Required tasks:
[a] Reproduce word for word the passage of the ARCH forecasting post from "# Forecasting stock" up to and including "i should approach?".
[b] In the ARCH forecasting post, which models had the poster already implemented on a stock price time series?
[c] Summarize the ARCH forecasting post in two sentences.

* start Excerpt *

# Forecasting stock prices with ARCH Model [duplicate]

I am pretty confused about the ARCH model and forecasting of stock prices / stock returns. I have read some literature about forecasting with different models (AR,MA,ARMA) and i get the concept of them and I also implemented them on a time series (of a stock price in R). Now i want to do forecasting with a ARCH model but all I can find in the literature is the forecasting of volatility of a time series but not on forecasting of the time series itself. Is it even possible to do such a forecast with the ARCH model? And if so can you explain to me how i should approach?

## marked as duplicate by Richard Hardy, Taylor, Michael Chernick, kjetil b halvorsen, Glen_b♦Oct 23 '17 at 8:17

This question has been asked before and already has an answer. If those answers do not fully address your question, please ask a new question.

* end Excerpt *
* start Data rows *

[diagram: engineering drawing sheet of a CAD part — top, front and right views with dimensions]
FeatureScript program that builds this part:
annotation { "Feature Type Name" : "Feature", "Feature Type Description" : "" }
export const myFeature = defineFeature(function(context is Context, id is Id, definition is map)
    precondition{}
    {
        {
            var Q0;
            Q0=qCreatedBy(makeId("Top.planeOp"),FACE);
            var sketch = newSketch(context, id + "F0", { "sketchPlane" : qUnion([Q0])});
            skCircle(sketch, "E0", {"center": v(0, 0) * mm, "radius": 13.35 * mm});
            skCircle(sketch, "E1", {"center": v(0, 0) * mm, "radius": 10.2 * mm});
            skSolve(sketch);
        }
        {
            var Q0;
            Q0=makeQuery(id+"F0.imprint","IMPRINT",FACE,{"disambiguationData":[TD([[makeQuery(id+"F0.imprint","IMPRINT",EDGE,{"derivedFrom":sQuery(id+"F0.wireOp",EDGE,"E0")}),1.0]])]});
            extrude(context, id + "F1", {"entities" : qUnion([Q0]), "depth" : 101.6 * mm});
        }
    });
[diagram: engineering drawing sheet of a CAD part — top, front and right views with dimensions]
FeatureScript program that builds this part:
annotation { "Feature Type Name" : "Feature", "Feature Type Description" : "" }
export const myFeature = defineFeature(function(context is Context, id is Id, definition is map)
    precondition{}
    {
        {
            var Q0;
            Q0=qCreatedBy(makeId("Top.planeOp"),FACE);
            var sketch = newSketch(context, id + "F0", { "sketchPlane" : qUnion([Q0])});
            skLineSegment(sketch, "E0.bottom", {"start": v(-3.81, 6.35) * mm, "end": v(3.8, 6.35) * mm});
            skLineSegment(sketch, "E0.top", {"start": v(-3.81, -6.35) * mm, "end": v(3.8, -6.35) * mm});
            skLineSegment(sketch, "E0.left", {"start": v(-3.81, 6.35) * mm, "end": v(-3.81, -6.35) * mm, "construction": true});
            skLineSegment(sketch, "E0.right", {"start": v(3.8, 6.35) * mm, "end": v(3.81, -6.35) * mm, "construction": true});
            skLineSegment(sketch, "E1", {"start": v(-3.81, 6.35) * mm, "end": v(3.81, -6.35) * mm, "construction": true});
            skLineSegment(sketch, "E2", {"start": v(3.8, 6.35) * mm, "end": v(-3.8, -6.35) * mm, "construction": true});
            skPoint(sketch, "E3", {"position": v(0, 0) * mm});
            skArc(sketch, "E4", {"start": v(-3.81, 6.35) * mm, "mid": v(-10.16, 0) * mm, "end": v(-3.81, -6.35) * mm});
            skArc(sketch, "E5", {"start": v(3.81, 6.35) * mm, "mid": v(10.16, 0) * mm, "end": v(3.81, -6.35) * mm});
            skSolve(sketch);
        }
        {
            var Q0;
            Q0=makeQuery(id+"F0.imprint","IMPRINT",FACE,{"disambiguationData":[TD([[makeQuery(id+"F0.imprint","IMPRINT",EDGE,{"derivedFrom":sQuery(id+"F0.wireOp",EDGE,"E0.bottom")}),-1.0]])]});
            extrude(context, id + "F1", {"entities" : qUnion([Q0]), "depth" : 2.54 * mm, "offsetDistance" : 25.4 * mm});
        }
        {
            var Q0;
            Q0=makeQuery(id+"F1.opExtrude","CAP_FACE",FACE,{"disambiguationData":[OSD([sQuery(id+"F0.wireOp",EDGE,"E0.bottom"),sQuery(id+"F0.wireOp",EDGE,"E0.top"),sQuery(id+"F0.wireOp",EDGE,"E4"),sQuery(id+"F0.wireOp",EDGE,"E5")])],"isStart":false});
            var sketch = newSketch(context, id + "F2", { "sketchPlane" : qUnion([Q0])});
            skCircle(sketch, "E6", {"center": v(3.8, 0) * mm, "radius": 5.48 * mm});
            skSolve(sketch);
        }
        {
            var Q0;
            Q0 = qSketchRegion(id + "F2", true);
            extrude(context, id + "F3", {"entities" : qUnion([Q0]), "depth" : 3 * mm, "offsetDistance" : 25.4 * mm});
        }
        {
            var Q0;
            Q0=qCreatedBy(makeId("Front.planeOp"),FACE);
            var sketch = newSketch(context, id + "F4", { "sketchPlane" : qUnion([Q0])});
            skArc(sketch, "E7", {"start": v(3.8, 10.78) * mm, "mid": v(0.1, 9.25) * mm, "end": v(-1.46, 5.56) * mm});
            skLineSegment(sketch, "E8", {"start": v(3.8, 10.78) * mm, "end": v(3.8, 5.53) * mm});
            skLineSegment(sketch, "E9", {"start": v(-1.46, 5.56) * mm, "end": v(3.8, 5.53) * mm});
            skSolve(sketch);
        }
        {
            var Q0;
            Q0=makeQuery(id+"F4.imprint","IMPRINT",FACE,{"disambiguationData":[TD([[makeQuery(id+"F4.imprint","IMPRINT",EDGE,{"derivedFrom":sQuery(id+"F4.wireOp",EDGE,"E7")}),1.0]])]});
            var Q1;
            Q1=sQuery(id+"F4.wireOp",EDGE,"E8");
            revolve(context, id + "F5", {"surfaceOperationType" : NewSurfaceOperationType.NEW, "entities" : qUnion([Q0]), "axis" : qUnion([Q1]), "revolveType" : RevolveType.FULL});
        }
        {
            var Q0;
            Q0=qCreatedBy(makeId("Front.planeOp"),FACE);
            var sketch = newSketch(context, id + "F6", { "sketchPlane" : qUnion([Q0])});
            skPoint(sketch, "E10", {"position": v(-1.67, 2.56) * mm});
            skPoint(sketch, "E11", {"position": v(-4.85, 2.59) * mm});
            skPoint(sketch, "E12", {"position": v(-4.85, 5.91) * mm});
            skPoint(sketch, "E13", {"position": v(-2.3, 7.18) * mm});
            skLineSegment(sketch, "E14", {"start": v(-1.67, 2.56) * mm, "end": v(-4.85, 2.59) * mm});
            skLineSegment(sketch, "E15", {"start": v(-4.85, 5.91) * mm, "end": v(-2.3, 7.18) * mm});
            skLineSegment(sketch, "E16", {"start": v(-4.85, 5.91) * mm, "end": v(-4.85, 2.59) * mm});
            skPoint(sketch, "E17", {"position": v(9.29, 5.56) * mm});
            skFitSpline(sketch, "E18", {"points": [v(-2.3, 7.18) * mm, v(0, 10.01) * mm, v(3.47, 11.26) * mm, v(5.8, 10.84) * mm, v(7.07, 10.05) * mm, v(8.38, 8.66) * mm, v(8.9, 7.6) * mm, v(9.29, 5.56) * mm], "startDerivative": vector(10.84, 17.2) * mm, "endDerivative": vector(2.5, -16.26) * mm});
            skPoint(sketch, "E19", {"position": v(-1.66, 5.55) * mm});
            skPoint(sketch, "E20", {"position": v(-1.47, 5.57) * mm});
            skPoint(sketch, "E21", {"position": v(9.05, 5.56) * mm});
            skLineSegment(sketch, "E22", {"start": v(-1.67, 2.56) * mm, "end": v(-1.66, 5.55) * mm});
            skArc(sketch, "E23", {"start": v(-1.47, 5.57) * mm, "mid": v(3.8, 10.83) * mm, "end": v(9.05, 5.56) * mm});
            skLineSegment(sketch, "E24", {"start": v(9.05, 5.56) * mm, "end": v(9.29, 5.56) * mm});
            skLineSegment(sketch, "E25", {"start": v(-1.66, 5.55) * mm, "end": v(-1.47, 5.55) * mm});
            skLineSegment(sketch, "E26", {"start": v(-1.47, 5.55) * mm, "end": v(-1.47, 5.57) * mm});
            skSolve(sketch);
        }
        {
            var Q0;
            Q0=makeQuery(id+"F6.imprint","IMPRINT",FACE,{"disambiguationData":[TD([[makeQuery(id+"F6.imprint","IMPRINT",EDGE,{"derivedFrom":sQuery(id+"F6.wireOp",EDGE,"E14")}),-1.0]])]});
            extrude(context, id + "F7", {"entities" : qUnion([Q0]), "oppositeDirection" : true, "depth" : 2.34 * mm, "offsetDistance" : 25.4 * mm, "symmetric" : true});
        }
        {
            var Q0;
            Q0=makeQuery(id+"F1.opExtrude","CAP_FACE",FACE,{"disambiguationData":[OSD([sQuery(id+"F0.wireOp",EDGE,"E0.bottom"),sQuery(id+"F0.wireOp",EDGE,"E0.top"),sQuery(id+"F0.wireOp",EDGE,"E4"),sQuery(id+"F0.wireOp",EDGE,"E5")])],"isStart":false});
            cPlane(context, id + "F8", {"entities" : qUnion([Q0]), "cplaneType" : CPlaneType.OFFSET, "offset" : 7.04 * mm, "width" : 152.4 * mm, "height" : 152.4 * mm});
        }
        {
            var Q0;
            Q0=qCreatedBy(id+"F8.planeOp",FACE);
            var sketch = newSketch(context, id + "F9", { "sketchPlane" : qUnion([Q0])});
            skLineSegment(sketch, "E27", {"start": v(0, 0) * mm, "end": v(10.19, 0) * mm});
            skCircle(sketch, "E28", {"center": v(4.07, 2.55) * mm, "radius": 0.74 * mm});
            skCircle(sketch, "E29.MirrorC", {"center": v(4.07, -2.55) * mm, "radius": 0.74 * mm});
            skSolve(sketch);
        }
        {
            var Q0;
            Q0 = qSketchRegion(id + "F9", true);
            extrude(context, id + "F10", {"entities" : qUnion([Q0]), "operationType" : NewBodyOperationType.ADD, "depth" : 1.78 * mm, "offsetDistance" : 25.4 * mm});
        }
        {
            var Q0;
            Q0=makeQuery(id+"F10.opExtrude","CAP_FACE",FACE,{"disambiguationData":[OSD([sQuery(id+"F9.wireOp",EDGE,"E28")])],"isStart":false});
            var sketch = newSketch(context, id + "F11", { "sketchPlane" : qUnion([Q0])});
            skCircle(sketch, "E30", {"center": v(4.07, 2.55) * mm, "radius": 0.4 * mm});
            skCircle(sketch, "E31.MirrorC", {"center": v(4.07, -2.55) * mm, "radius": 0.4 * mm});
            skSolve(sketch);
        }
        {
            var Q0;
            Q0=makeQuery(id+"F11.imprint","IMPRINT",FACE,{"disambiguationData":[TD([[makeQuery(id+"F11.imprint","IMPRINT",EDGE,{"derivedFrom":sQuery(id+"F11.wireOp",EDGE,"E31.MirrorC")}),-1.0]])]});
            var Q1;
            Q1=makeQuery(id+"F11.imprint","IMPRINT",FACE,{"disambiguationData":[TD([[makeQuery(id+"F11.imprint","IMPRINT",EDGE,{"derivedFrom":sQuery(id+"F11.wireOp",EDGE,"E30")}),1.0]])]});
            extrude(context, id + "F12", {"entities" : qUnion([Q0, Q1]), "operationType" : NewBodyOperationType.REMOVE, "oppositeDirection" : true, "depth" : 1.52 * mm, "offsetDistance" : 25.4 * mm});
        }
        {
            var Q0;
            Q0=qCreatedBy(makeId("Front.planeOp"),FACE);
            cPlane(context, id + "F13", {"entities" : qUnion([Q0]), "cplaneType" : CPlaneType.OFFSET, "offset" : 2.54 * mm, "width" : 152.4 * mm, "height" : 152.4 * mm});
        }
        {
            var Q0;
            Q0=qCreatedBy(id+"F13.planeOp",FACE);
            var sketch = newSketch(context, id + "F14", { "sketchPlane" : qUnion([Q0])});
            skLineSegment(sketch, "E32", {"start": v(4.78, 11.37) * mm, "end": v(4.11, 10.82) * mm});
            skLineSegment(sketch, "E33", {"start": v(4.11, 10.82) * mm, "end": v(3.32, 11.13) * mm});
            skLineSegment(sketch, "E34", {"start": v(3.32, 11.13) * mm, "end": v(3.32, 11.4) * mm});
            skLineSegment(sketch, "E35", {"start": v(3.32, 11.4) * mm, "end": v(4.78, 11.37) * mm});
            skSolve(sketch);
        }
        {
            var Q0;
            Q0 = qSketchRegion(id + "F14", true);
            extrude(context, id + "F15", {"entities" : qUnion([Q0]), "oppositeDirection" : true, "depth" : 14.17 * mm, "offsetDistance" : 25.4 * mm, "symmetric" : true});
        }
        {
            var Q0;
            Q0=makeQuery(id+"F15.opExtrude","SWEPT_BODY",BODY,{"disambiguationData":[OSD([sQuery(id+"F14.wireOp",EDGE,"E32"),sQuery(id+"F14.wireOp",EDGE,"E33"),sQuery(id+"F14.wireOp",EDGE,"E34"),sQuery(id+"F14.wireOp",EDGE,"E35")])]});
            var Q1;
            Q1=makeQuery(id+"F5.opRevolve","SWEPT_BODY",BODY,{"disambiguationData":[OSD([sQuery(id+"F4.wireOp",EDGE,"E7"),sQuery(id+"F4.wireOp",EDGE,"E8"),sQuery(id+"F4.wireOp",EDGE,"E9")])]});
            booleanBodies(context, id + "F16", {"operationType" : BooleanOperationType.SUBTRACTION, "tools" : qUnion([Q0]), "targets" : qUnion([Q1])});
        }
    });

* end Data rows *

Exercise results:
[a]
# Forecasting stock prices with ARCH Model [duplicate]

I am pretty confused about the ARCH model and forecasting of stock prices / stock returns. I have read some literature about forecasting with different models (AR,MA,ARMA) and i get the concept of them and I also implemented them on a time series (of a stock price in R). Now i want to do forecasting with a ARCH model but all I can find in the literature is the forecasting of volatility of a time series but not on forecasting of the time series itself. Is it even possible to do such a forecast with the ARCH model? And if so can you explain to me how i should approach?

[b] AR, MA, and ARMA models, implemented in R.

[c] The poster has used AR, MA, and ARMA models on a stock price series in R but finds that the literature on ARCH models covers only forecasting volatility, not the series itself. They ask whether the ARCH model can forecast the series directly and how to approach it, and the question was marked as a duplicate of one already answered.